» **Recorded data**
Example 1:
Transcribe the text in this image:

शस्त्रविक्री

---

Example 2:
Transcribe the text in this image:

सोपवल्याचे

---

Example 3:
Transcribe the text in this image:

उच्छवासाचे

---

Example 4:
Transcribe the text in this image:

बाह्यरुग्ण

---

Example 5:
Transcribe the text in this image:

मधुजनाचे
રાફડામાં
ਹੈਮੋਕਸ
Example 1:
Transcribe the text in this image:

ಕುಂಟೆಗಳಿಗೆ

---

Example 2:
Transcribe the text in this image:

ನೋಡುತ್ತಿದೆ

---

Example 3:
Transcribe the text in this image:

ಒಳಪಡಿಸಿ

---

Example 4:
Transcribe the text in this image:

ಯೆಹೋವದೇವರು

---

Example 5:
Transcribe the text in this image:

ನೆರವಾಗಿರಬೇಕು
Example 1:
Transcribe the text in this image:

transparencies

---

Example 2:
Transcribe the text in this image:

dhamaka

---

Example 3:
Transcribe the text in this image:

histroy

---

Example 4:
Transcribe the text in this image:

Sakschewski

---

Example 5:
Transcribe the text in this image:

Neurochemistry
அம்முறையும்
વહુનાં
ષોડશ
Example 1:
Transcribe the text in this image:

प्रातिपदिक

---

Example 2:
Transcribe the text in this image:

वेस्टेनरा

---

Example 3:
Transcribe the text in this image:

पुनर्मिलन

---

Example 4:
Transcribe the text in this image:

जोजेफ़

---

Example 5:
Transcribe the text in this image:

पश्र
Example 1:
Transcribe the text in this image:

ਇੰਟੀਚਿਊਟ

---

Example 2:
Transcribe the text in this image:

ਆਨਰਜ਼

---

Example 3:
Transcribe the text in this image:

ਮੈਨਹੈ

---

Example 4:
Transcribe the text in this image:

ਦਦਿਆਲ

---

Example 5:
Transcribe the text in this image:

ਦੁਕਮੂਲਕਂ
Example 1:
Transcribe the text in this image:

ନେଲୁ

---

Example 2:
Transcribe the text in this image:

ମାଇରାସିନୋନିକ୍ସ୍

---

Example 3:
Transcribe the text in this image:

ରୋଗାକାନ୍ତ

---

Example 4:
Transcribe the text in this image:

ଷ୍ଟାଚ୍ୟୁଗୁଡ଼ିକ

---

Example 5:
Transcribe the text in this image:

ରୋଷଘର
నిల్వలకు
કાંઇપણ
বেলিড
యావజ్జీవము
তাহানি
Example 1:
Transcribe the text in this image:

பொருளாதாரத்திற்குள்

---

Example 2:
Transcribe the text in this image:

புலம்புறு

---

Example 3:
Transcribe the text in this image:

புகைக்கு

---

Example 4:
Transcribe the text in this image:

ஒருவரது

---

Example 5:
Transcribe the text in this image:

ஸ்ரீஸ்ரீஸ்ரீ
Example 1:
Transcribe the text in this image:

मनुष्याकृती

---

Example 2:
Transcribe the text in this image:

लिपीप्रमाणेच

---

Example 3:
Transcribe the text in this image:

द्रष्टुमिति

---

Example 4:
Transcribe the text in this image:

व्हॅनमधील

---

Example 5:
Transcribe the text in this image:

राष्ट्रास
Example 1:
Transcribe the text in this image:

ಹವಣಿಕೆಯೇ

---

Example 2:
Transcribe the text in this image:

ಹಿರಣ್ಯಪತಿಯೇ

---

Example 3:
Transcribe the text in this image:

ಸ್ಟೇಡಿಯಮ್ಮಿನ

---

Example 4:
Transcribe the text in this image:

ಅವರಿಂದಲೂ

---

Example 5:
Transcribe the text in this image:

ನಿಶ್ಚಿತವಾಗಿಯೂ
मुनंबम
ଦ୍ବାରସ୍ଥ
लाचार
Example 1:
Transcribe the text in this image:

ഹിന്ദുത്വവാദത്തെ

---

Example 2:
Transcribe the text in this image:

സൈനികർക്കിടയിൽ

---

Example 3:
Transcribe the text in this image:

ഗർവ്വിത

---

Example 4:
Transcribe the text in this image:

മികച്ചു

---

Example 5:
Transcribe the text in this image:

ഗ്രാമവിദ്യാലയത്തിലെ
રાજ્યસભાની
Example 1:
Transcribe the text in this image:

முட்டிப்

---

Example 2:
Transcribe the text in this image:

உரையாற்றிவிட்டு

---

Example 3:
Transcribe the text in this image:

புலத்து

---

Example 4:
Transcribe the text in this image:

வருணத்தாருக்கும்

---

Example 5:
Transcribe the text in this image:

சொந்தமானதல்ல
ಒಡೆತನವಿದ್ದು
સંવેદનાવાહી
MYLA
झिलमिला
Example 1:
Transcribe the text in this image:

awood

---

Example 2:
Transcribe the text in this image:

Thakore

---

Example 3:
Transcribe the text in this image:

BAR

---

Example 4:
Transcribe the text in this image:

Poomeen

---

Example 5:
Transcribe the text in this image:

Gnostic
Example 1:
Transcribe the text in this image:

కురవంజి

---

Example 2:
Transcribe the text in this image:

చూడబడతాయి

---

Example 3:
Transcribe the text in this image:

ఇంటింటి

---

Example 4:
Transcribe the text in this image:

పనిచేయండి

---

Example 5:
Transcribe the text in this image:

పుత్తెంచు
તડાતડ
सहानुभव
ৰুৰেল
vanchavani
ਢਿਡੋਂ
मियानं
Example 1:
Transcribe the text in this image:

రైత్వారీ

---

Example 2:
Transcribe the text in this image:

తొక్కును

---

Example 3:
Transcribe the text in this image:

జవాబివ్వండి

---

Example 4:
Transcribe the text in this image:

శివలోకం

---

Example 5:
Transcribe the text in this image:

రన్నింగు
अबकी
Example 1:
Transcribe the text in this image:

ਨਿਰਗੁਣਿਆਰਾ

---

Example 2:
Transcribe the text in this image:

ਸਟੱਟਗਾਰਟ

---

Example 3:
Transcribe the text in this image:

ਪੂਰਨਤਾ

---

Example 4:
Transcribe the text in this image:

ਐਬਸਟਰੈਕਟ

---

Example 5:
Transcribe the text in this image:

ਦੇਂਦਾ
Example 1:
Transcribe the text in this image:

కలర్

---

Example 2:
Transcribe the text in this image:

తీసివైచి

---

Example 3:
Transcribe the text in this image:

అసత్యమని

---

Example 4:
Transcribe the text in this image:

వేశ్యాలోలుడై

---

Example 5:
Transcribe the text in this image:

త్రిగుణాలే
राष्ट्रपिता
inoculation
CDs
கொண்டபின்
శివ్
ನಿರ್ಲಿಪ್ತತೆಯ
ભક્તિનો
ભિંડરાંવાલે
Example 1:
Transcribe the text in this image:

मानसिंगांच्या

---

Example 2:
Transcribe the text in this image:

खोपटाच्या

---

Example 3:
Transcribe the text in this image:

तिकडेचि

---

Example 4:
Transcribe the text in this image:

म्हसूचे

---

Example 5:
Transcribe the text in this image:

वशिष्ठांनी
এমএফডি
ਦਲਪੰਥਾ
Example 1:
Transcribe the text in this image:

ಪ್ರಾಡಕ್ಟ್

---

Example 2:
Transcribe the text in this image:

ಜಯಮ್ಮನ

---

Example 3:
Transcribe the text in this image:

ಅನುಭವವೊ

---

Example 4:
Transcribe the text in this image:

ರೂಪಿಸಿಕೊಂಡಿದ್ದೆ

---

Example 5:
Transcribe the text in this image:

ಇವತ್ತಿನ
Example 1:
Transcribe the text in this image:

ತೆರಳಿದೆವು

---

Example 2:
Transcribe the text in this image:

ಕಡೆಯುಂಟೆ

» **What you have to do**
Repeat the records word for word.

» **Finished task**
Example 1:
Transcribe the text in this image:

शस्त्रविक्री

---

Example 2:
Transcribe the text in this image:

सोपवल्याचे

---

Example 3:
Transcribe the text in this image:

उच्छवासाचे

---

Example 4:
Transcribe the text in this image:

बाह्यरुग्ण

---

Example 5:
Transcribe the text in this image:

मधुजनाचे
રાફડામાં
ਹੈਮੋਕਸ
Example 1:
Transcribe the text in this image:

ಕುಂಟೆಗಳಿಗೆ

---

Example 2:
Transcribe the text in this image:

ನೋಡುತ್ತಿದೆ

---

Example 3:
Transcribe the text in this image:

ಒಳಪಡಿಸಿ

---

Example 4:
Transcribe the text in this image:

ಯೆಹೋವದೇವರು

---

Example 5:
Transcribe the text in this image:

ನೆರವಾಗಿರಬೇಕು
Example 1:
Transcribe the text in this image:

transparencies

---

Example 2:
Transcribe the text in this image:

dhamaka

---

Example 3:
Transcribe the text in this image:

histroy

---

Example 4:
Transcribe the text in this image:

Sakschewski

---

Example 5:
Transcribe the text in this image:

Neurochemistry
அம்முறையும்
વહુનાં
ષોડશ
Example 1:
Transcribe the text in this image:

प्रातिपदिक

---

Example 2:
Transcribe the text in this image:

वेस्टेनरा

---

Example 3:
Transcribe the text in this image:

पुनर्मिलन

---

Example 4:
Transcribe the text in this image:

जोजेफ़

---

Example 5:
Transcribe the text in this image:

पश्र
Example 1:
Transcribe the text in this image:

ਇੰਟੀਚਿਊਟ

---

Example 2:
Transcribe the text in this image:

ਆਨਰਜ਼

---

Example 3:
Transcribe the text in this image:

ਮੈਨਹੈ

---

Example 4:
Transcribe the text in this image:

ਦਦਿਆਲ

---

Example 5:
Transcribe the text in this image:

ਦੁਕਮੂਲਕਂ
Example 1:
Transcribe the text in this image:

ନେଲୁ

---

Example 2:
Transcribe the text in this image:

ମାଇରାସିନୋନିକ୍ସ୍

---

Example 3:
Transcribe the text in this image:

ରୋଗାକାନ୍ତ

---

Example 4:
Transcribe the text in this image:

ଷ୍ଟାଚ୍ୟୁଗୁଡ଼ିକ

---

Example 5:
Transcribe the text in this image:

ରୋଷଘର
నిల్వలకు
કાંઇપણ
বেলিড
యావజ్జీవము
তাহানি
Example 1:
Transcribe the text in this image:

பொருளாதாரத்திற்குள்

---

Example 2:
Transcribe the text in this image:

புலம்புறு

---

Example 3:
Transcribe the text in this image:

புகைக்கு

---

Example 4:
Transcribe the text in this image:

ஒருவரது

---

Example 5:
Transcribe the text in this image:

ஸ்ரீஸ்ரீஸ்ரீ
Example 1:
Transcribe the text in this image:

मनुष्याकृती

---

Example 2:
Transcribe the text in this image:

लिपीप्रमाणेच

---

Example 3:
Transcribe the text in this image:

द्रष्टुमिति

---

Example 4:
Transcribe the text in this image:

व्हॅनमधील

---

Example 5:
Transcribe the text in this image:

राष्ट्रास
Example 1:
Transcribe the text in this image:

ಹವಣಿಕೆಯೇ

---

Example 2:
Transcribe the text in this image:

ಹಿರಣ್ಯಪತಿಯೇ

---

Example 3:
Transcribe the text in this image:

ಸ್ಟೇಡಿಯಮ್ಮಿನ

---

Example 4:
Transcribe the text in this image:

ಅವರಿಂದಲೂ

---

Example 5:
Transcribe the text in this image:

ನಿಶ್ಚಿತವಾಗಿಯೂ
मुनंबम
ଦ୍ବାରସ୍ଥ
लाचार
Example 1:
Transcribe the text in this image:

ഹിന്ദുത്വവാദത്തെ

---

Example 2:
Transcribe the text in this image:

സൈനികർക്കിടയിൽ

---

Example 3:
Transcribe the text in this image:

ഗർവ്വിത

---

Example 4:
Transcribe the text in this image:

മികച്ചു

---

Example 5:
Transcribe the text in this image:

ഗ്രാമവിദ്യാലയത്തിലെ
રાજ્યસભાની
Example 1:
Transcribe the text in this image:

முட்டிப்

---

Example 2:
Transcribe the text in this image:

உரையாற்றிவிட்டு

---

Example 3:
Transcribe the text in this image:

புலத்து

---

Example 4:
Transcribe the text in this image:

வருணத்தாருக்கும்

---

Example 5:
Transcribe the text in this image:

சொந்தமானதல்ல
ಒಡೆತನವಿದ್ದು
સંવેદનાવાહી
MYLA
झिलमिला
Example 1:
Transcribe the text in this image:

awood

---

Example 2:
Transcribe the text in this image:

Thakore

---

Example 3:
Transcribe the text in this image:

BAR

---

Example 4:
Transcribe the text in this image:

Poomeen

---

Example 5:
Transcribe the text in this image:

Gnostic
Example 1:
Transcribe the text in this image:

కురవంజి

---

Example 2:
Transcribe the text in this image:

చూడబడతాయి

---

Example 3:
Transcribe the text in this image:

ఇంటింటి

---

Example 4:
Transcribe the text in this image:

పనిచేయండి

---

Example 5:
Transcribe the text in this image:

పుత్తెంచు
તડાતડ
सहानुभव
ৰুৰেল
vanchavani
ਢਿਡੋਂ
मियानं
Example 1:
Transcribe the text in this image:

రైత్వారీ

---

Example 2:
Transcribe the text in this image:

తొక్కును

---

Example 3:
Transcribe the text in this image:

జవాబివ్వండి

---

Example 4:
Transcribe the text in this image:

శివలోకం

---

Example 5:
Transcribe the text in this image:

రన్నింగు
अबकी
Example 1:
Transcribe the text in this image:

ਨਿਰਗੁਣਿਆਰਾ

---

Example 2:
Transcribe the text in this image:

ਸਟੱਟਗਾਰਟ

---

Example 3:
Transcribe the text in this image:

ਪੂਰਨਤਾ

---

Example 4:
Transcribe the text in this image:

ਐਬਸਟਰੈਕਟ

---

Example 5:
Transcribe the text in this image:

ਦੇਂਦਾ
Example 1:
Transcribe the text in this image:

కలర్

---

Example 2:
Transcribe the text in this image:

తీసివైచి

---

Example 3:
Transcribe the text in this image:

అసత్యమని

---

Example 4:
Transcribe the text in this image:

వేశ్యాలోలుడై

---

Example 5:
Transcribe the text in this image:

త్రిగుణాలే
राष्ट्रपिता
inoculation
CDs
கொண்டபின்
శివ్
ನಿರ್ಲಿಪ್ತತೆಯ
ભક્તિનો
ભિંડરાંવાલે
Example 1:
Transcribe the text in this image:

मानसिंगांच्या

---

Example 2:
Transcribe the text in this image:

खोपटाच्या

---

Example 3:
Transcribe the text in this image:

तिकडेचि

---

Example 4:
Transcribe the text in this image:

म्हसूचे

---

Example 5:
Transcribe the text in this image:

वशिष्ठांनी
এমএফডি
ਦਲਪੰਥਾ
Example 1:
Transcribe the text in this image:

ಪ್ರಾಡಕ್ಟ್

---

Example 2:
Transcribe the text in this image:

ಜಯಮ್ಮನ

---

Example 3:
Transcribe the text in this image:

ಅನುಭವವೊ

---

Example 4:
Transcribe the text in this image:

ರೂಪಿಸಿಕೊಂಡಿದ್ದೆ

---

Example 5:
Transcribe the text in this image:

ಇವತ್ತಿನ
Example 1:
Transcribe the text in this image:

ತೆರಳಿದೆವು

---

Example 2:
Transcribe the text in this image:

ಕಡೆಯುಂಟೆ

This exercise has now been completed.